Maps for the [OIII]5007 nebular emission in M32 (within one effective radius Re, left) and in the central 30pc of M31 (right). The red circles indicate the unresolved emission from PNe, most of which are too faint against the stellar background for them to be detected through standard narrow-band imaging
The figure below shows the PNLF of the M32, as derived from the SAURON observations, which extends to source 5 times fainter (2 magnitudes) than previously found through narrow-band imaging (for similar exposure times).
The Planetary Nebulae Luminosity Function of M32, as derived with SAURON. The vertical dashed red line shows the completeness limit of the previous narrow-band observations of Ciardullo et al. (1989)
These observations demonstrates the potential of integral-field spectroscopy to study the extra galactic population of PNe, which will soon flourish with the advent of next generation integral-field units such as MUSE on VLT.
Nuclear Stellar Disks as Clocks for Galaxy Assembling History
According to the current paradigm for the hierarchical formation of galaxies, successive merging of stellar systems and accretion events are largely responsible for the present-day structure of galaxies. Whenever gaseous material is involved in the merging of galactic systems, numerical simulations have shown that a fraction of the gas always tends to be driven toward the centre of the remnant, where gas can settle and lead to the formation of a nuclear stellar disk (NSD, see figure). If no gas is present when early-type galaxies assemble, NSD can still form afterward from either stellar mass-loss material or the accretion of a small gas-rich companion.
Two nuclear stellar discs revealed after subtracting the light of their host galaxies, the shape of which is shown by the white contours. These disks are just a few 100 pc across.

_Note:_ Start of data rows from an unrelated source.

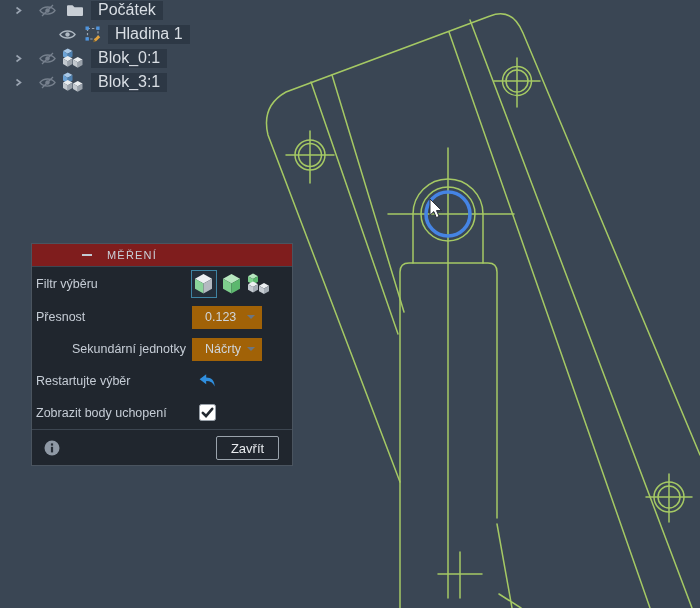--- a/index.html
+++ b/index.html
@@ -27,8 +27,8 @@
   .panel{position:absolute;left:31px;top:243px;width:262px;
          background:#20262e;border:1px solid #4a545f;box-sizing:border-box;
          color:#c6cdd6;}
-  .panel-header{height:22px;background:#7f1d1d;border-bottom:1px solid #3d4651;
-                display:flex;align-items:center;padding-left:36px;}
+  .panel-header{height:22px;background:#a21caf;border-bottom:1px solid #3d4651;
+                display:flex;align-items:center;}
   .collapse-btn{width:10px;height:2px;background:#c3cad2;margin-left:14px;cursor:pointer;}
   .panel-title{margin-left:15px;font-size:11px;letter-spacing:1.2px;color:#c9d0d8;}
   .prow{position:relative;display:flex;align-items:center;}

Independent of whether they form during or after a major merging event, NSDs would not survive a second major encounter since they are dynamically fragile systems. This can be understood considering that NSDs have masses comparable to that of their host galaxy, and therefore would be significantly affected by the interaction with a second SMBH of similar mass, which would be carried by the galaxy with which the NSD host galaxy would merge. The simulations illustrated below (courtesy of M. Dotti) show that during such an encounter a NSD would indeed be quickly disrupted.

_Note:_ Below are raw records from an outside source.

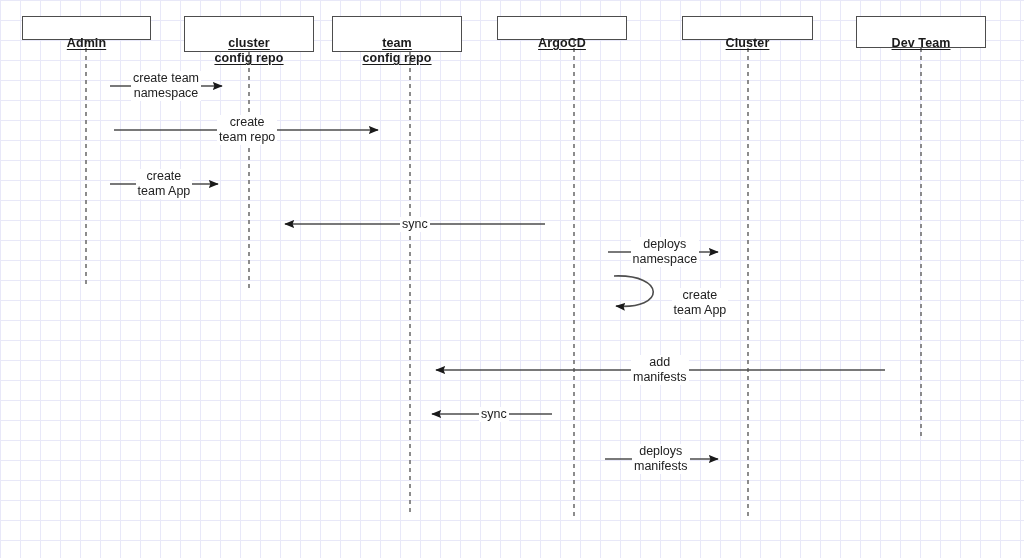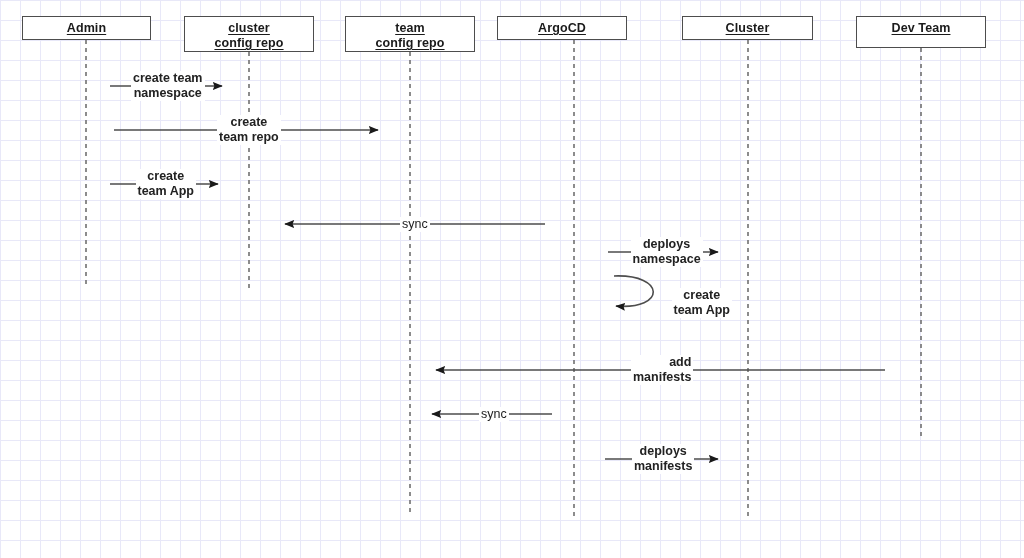--- a/index.html
+++ b/index.html
@@ -44,7 +44,7 @@
     font-weight: bold;
     color: #1a1a1a;
     line-height: 15px;
-    padding-top: 4px;
+    padding-top: 19px;
     letter-spacing: 0.1px;
   }
   .participant-box .pline {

N-body simulations demonstrating the disruption suffered by a nuclear stellar disc during a major merger event. An initially stable nuclear disc orbiting around SMBH of the same mass as the disc (top panel) is considerably disrupted after just a few Myr following the impact with a second SMBH of the same mass (lower panel).

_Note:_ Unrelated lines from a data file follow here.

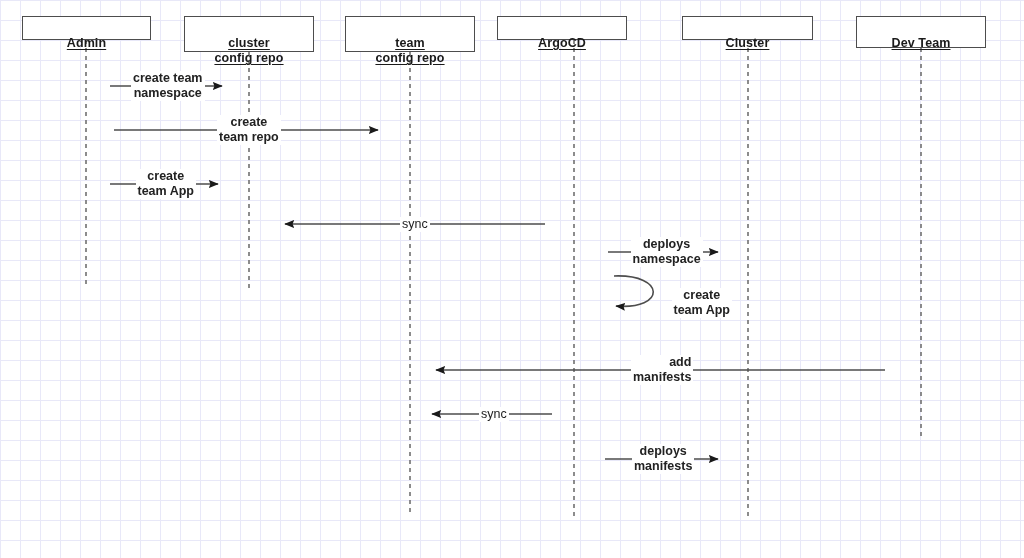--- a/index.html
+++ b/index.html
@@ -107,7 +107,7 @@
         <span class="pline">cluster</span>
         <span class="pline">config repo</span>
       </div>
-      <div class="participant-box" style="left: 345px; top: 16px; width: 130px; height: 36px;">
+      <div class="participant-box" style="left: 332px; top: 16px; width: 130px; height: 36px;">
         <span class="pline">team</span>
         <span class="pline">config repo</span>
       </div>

The delicate nature of NSDs is what turns them into a unique tool to constrain the assembly history of galaxies. The age of the stars in NSDs can indeed be used to constrain the lookback time since their host galaxy experienced the last major merging event that determined their present-day shape. Specifically, NSDs that formed gradually after their host galaxies assembled can be used to set a lower limit on the age of the present configuration of their hosts, whereas NSDs that formed during the last major merger provide a specific epoch for this event.
Using VLT-VIMOS we are currently dating the age such nuclear disks in nearby galaxies, using such integral-field data to optimally isolate the disk stellar population from that of its surrounding bulge.